TIME tried to unravel the secret of how Indians were getting all these top jobs. “It could be because today’s generation of Indian managers grew up in a country that provided them with the experience so critical for today’s global boss. Multiculturalism? Check. Complex competitive environment? Check. Resource-constrained developing economy? You got that right. And they grew up speaking English, the global business language,” the magazine said.
According to statistics published by a top US recruiting agency, 10 of the top Fortune 500 American companies are run by Indian CEOs, of whom seven are working in the field of science and technology. A third of all engineers in Silicon Valley in 2005 were from India and seven per cent of high-tech company CEOs were Indians. Today the numbers are much higher, indicating the increasing Indian clout in Silicon Valley and the US science and technology sectors. Mr Pichai and Mr Nadella are the best-known brand ambassadors of India’s prowess in terms of technological knowledge.

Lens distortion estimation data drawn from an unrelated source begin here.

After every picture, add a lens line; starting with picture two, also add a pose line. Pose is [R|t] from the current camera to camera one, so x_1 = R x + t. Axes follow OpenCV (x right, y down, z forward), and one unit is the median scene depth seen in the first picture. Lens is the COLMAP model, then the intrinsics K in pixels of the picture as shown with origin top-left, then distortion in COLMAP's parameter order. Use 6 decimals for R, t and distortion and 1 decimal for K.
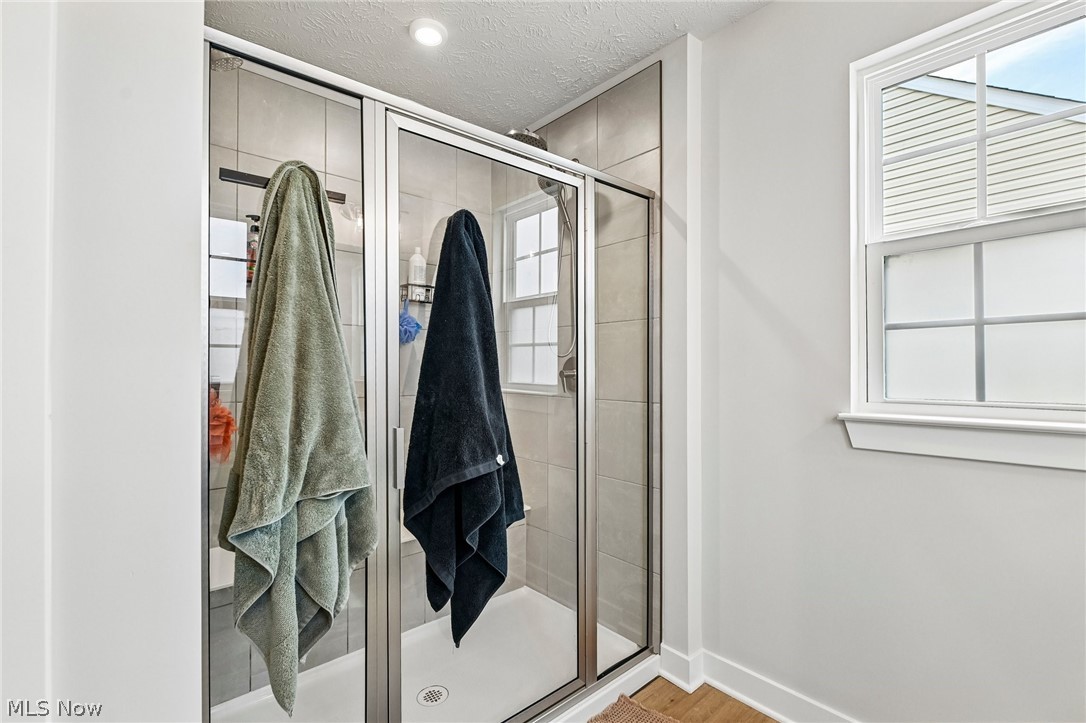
lens RADIAL K [[481.9, 0, 546.6], [0, 481.9, 368.4], [0, 0, 1]] dist [0.001266, -0.002502]
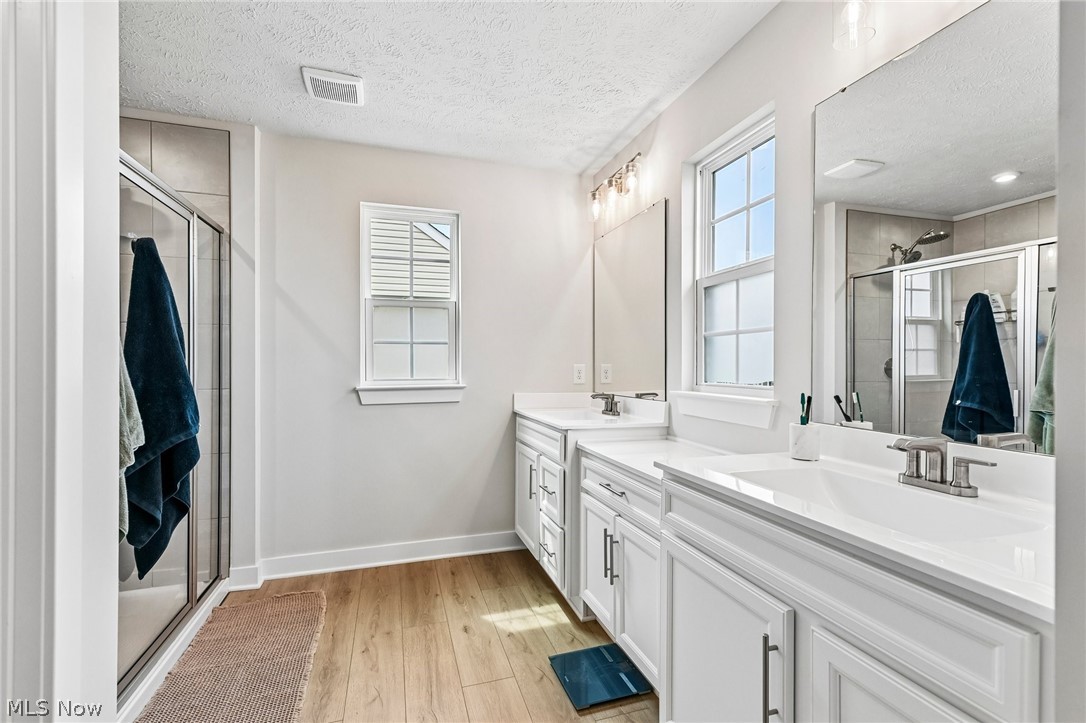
lens RADIAL K [[481.9, 0, 544.9], [0, 481.9, 365.6], [0, 0, 1]] dist [0.001266, -0.002502]
pose [[0.420252, -0.000259, 0.907407, -0.630081], [-0.001182, 0.999999, 0.000833, 0.006435], [-0.907406, -0.001423, 0.420252, -0.365768]]
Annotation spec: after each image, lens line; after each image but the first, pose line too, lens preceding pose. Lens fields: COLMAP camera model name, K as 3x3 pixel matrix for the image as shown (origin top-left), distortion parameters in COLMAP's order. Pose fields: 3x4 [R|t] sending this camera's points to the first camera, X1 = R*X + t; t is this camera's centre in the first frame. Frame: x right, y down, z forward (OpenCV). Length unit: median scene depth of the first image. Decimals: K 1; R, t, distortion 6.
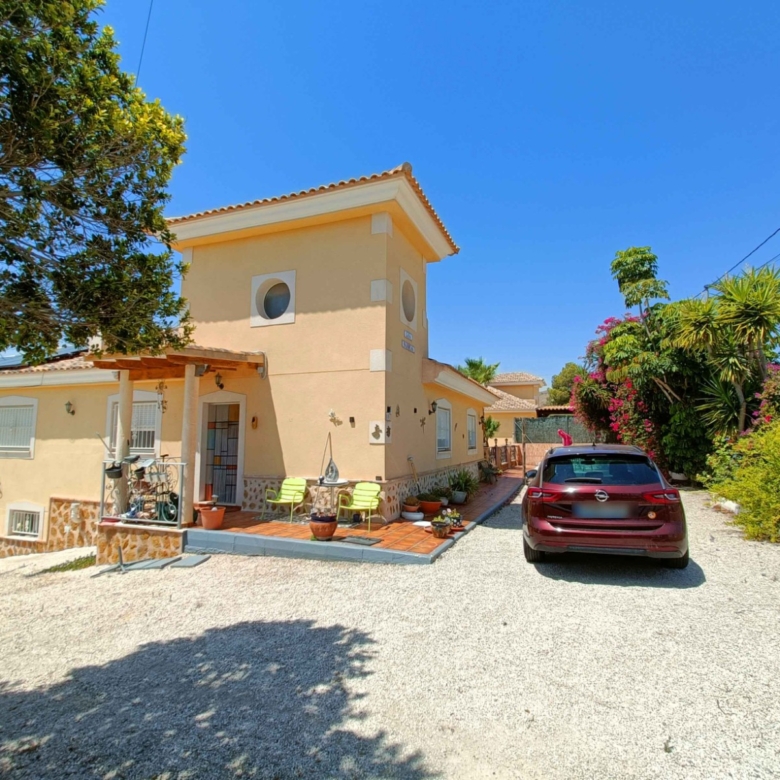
lens RADIAL K [[467.1, 0, 391.6], [0, 467.1, 392.4], [0, 0, 1]] dist [0.008880, -0.002706]
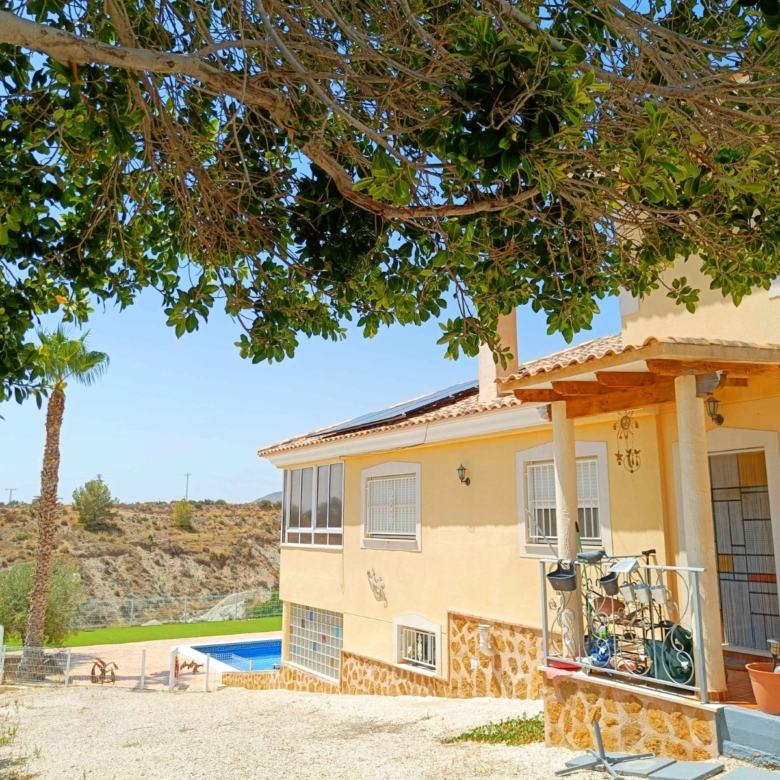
lens RADIAL K [[715.0, 0, 407.4], [0, 715.0, 403.8], [0, 0, 1]] dist [0.004237, 0.000000]
pose [[0.819419, -0.095899, -0.565115, -0.237939], [0.055457, 0.994544, -0.088359, 0.025066], [0.570505, 0.041064, 0.820267, 0.174618]]
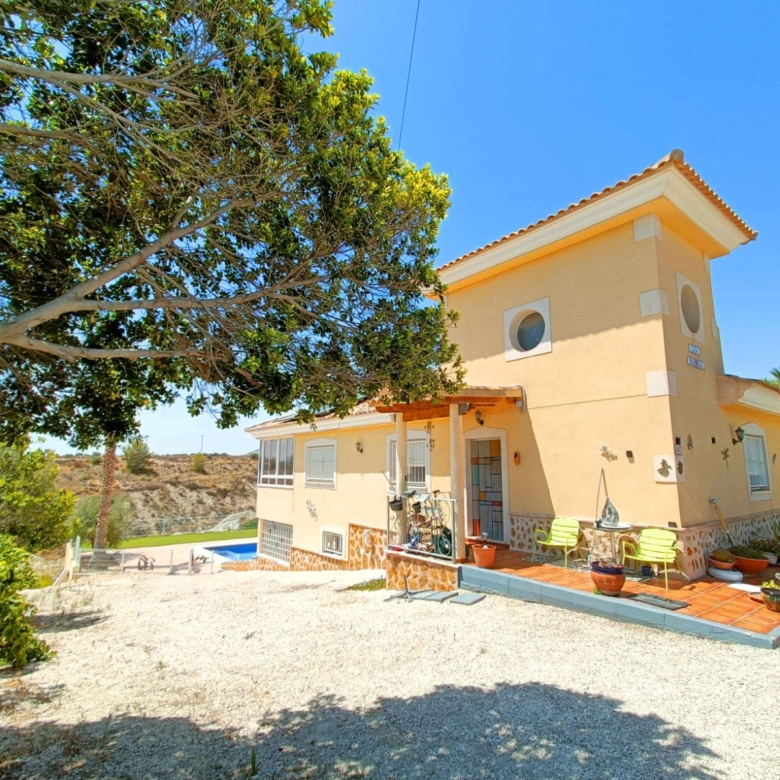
lens RADIAL K [[467.1, 0, 393.4], [0, 467.1, 393.5], [0, 0, 1]] dist [0.008880, -0.002706]
pose [[0.867356, -0.079557, -0.491288, -0.031686], [0.048925, 0.995989, -0.074910, -0.010867], [0.495278, 0.040937, 0.867770, 0.022848]]
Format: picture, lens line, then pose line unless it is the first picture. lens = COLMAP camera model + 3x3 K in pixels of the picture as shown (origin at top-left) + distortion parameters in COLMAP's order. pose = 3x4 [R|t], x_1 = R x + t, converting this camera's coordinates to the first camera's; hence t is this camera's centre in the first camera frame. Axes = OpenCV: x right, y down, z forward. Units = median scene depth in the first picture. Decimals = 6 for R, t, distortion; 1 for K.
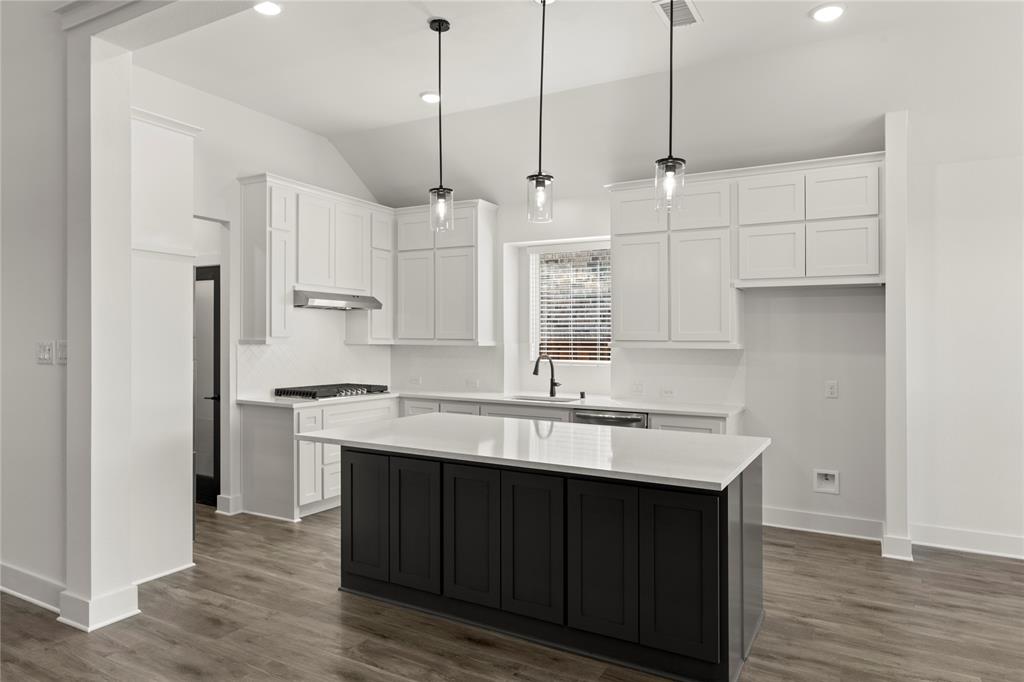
lens RADIAL K [[643.2, 0, 506.1], [0, 643.2, 334.5], [0, 0, 1]] dist [-0.002250, 0.003035]
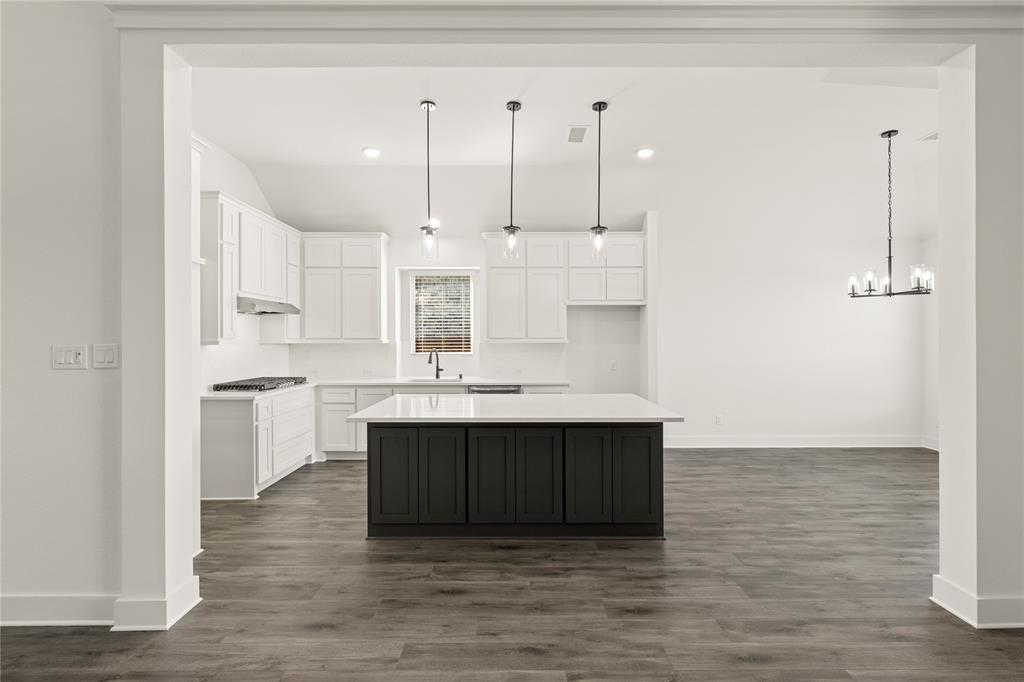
lens RADIAL K [[456.0, 0, 512.8], [0, 456.0, 333.8], [0, 0, 1]] dist [0.002039, -0.000314]
pose [[0.869709, -0.004906, 0.493541, -0.331248], [0.004421, 0.999988, 0.002149, -0.003438], [-0.493545, 0.000313, 0.869720, 0.062960]]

Mr Pichai’s ascendance is best captured by the power of Android, which has forced compatriot Satya Nadella to change the course of Microsoft into new territories. Mr Pichai, who became Google’s Android chief in 2015, replacing Andy Rubin, had for almost a decade worked on products such as Google Toolbar, Google Gears and Google Pack, and eventually Google Chrome. His success has also been predicated on collaboration with other leading Android players like Samsung and other smartphone giants. One of his signal management achievements is the development of a new goal-setting process for the company under which employees are made to focus on one goal at a time, perhaps typical to the approach he himself followed while developing individual Google products.
While the domains of Mr Nadella and Mr Pichai are technologies that may already have peaked, there are others like Mr Paliwal, who are in evolving technologies of the future. Mr Paliwal is the president and CEO of Harman, which was acquired by Samsung Electronics in 2017 for $8 billion. He is helping shape the future of mobility through his vision of the “connected car” which promises to combine cutting edge technologies and data, AI and telematics to make futuristic concepts such as self-driving cars and car-home systems integration via the Internet of Things.
Harman International, which set up shop in India in 2009, has one primary factory in Pune with a total of 10,000 employees across cities and divisions. It has focused more strongly on wearables and in-car systems where its strength lies instead of home theatre that has been a slowing market of late. Mr Paliwal has imparted a global technological edge to operations, steering Harman’s Indian expansion taking into account domestic expertise and burgeoning consumer demand.